🤖 AI Summary
This work addresses the impredicative circularity arising in unattainable games due to distinctions that cannot be internally represented within the system. To resolve this, the paper introduces the “No Barber Principle,” which prohibits dynamical rules relying on external arbiters or structures. Inspired by Russell’s paradox and Lawvere’s diagonalization argument, it incorporates this paradoxical structure into information-theoretic dynamical systems for the first time, thereby constructing an endogenous selection mechanism. Using tools from category theory (FinProb and NCFinProb), information theory (Shannon and von Neumann entropy), and marginal entropy conservation constraints, the study demonstrates that the classical probability category FinProb violates the principle due to the existence of copying morphisms, whereas the noncommutative probability category NCFinProb—lacking canonical copying maps—is better suited as an internal language, thus establishing a consistent foundation for selection rules in unattainable games.
📝 Abstract
The inaccessible game (Lawrence, 2025, 2026) is an information-theoretic dynamical system governed by three information loss axioms, a marginal entropy conservation constraint and maximum entropy dynamics. In this paper we look at selection in the game. Our aim is to develop a selection policy for the game rules based on a minimal set of assumptions. We seek necessary consistency constraints for self-determining dynamical systems. Specifically, we suggest that rules that quantify over distinctions they cannot internally represent risk impredicative-style circularity. Our criterion is motivated by an analogy with Russell's paradox. We formulate a no-barber principle which prohibits dynamics that appeal to external adjudicators or structure lying outside the system.
To motivate our principle we examine Russell's paradox through its structural formalisation as a Lawvere diagonalisation. The marginal-entropy conservation in the game is a nontrivial entropy constraint which prohibits external structure.

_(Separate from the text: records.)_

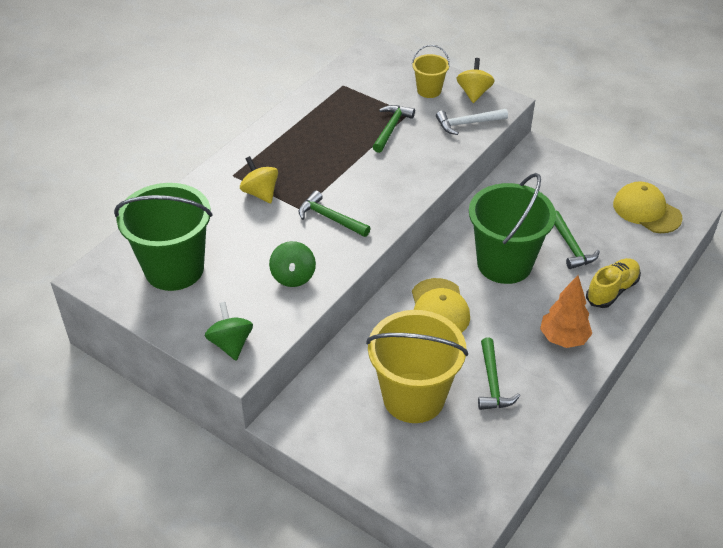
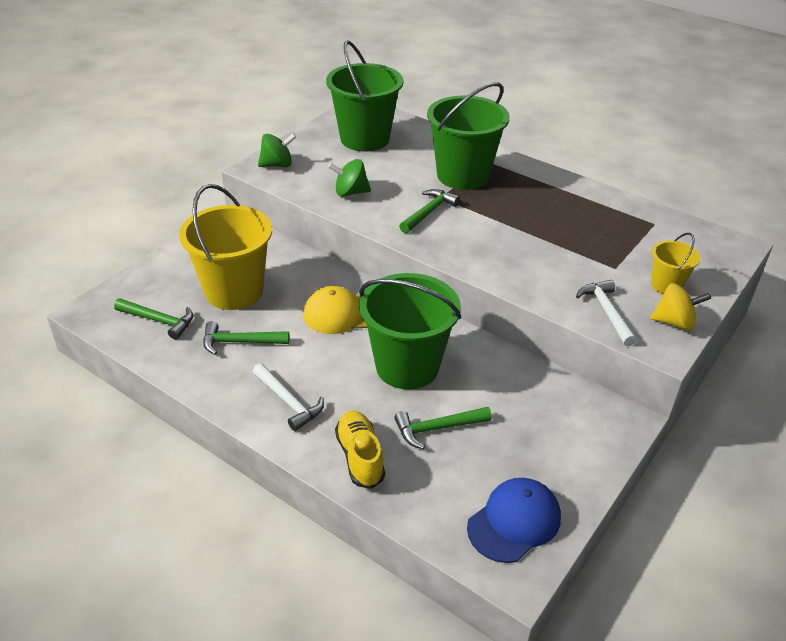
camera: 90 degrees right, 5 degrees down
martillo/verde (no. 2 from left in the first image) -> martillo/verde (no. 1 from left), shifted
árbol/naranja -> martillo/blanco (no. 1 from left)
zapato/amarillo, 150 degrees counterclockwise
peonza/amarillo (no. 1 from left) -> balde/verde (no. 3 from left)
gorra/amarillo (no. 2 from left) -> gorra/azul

Through the no-barber principle we argue (i) the classical category FinProb, in which Shannon entropy is characterised, is cartesian and provides canonical diagonal (copying) maps that make Lawvere-style constructions expressible and is structurally incompatible with the no-copying instantiation of the no-barber principle studied here. (ii) the noncommutative category NCFinProb, in which von Neumann entropy is characterised, is symmetric monoidal and lacks canonical copying maps, making it a more natural candidate for the game's internal language.